À l’initiative de Philip CORDERY et plusieurs de ses collègues du groupe socialiste, l’Assemblée nationale a :
- ouvert la possibilité d’utiliser les droits acquis au titre du CPF pour la prise en charge d’une formation dans un autre État membre de l’UE, dans le cadre d’une mobilité ou non ;
- autorisé la mobilisation du CPF par les personnes qui sont à la recherche d’un emploi dans un autre État membre de l’UE et qui ne sont pas inscrites auprès de Pôle emploi (possibilité soumise à la conclusion d’une convention entre Pôle emploi et l’organisme en charge du service public de l’emploi dans le pays d’accueil).
2) Créé par la loi du 20 janvier 2014 garantissant l’avenir et la justice du système de retraites, le compte personnel de prévention de la pénibilité (C3P) peut être utilisé pour financer une action de formation professionnelle (conversion de points en heures de formation sur le CPF), un complément de rémunération (réduction de la durée de travail) ou une majoration de durée d’assurance vieillesse.
3) Créé par l’article 21, le compte d’engagement citoyen (CEC) recensera les activités bénévoles et volontaires de son titulaire.

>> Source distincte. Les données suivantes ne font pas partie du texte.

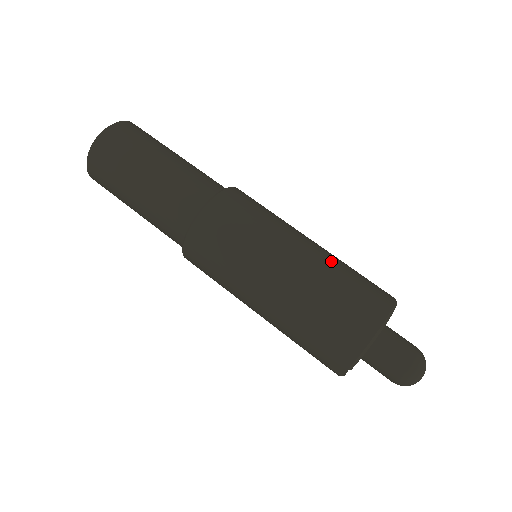
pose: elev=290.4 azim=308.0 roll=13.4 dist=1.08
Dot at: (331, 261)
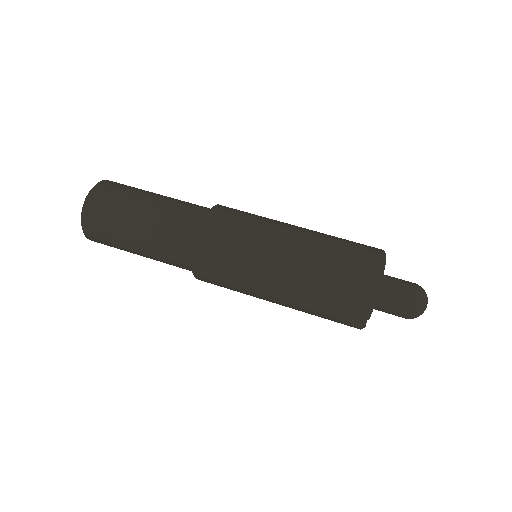
Dot at: (321, 237)
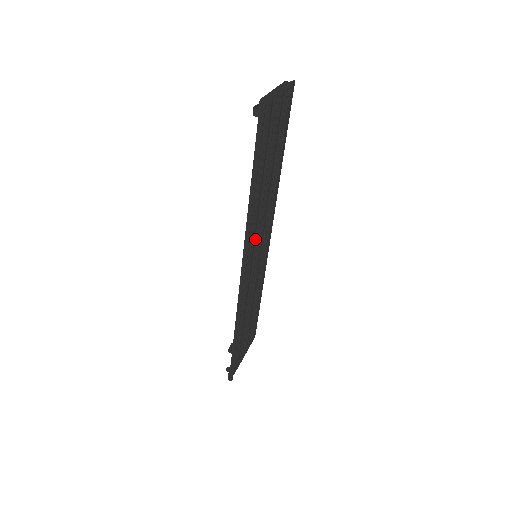
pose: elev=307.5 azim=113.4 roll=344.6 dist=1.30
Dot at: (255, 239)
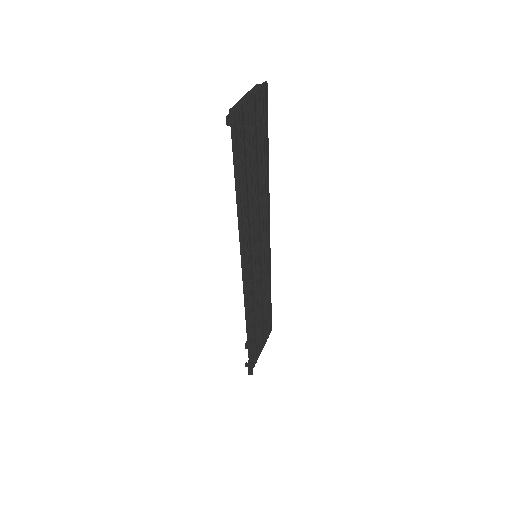
Dot at: (251, 241)
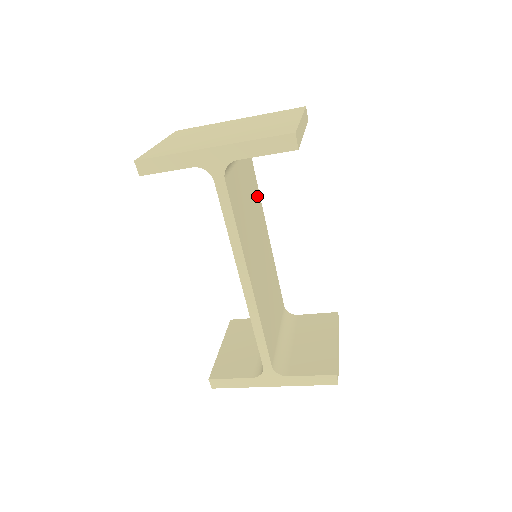
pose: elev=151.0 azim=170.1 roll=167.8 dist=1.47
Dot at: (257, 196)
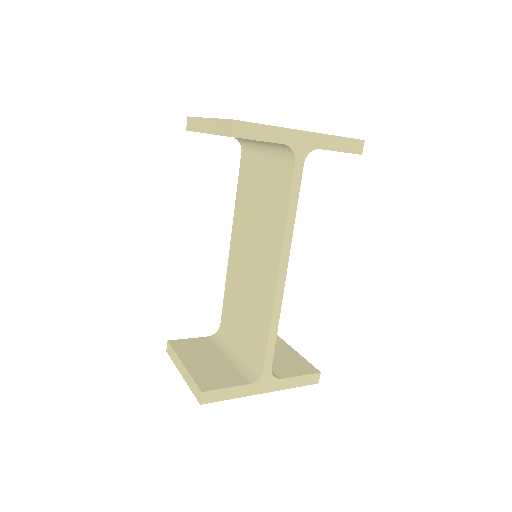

Ce dernier demeurera libre d’y faire inscrire ou non les activités effectuées. Les droits accumulés sur ce compte pourront être convertis en heures de formation financées sur le CPF. Ils permettront aussi à leur titulaire d’acquérir des jours de congés destinés à l’exercice d’activités de bénévolat et de volontariat (l’accord de l’employeur sera alors requis).
Il importe de noter que le volontariat international en administration (VIA), le volontariat international en entreprise (VIE), le volontariat de solidarité internationale (VSI) et le service volontaire européen (SVE) figurent parmi les activités permettant d’acquérir des heures de formation.
Un décret définira, pour chacune des activités, la durée nécessaire à l’acquisition de 20 heures inscrites sur le CPF. L’alimentation du compte sera plafonnée à 60 heures. Les heures de formation seront financées par des institutions distinctes selon l’activité concernée (État, commune, etc.).
Afin de rendre facilement accessible et lisible l’ensemble des droits et dispositifs utiles à la sécurisation des parcours professionnels, l’article 21 prévoit la mise en place d’un système d’information du CPA, qui comprendra, d’une part, un service en ligne gratuit permettant à chaque titulaire de connaître et d’utiliser ses droits et, d’autre part, une plateforme de services en ligne (information sur les droits sociaux; simulateur des droits; services utiles à la sécurisation des parcours professionnels; consultation des bulletins de paie dématérialisés).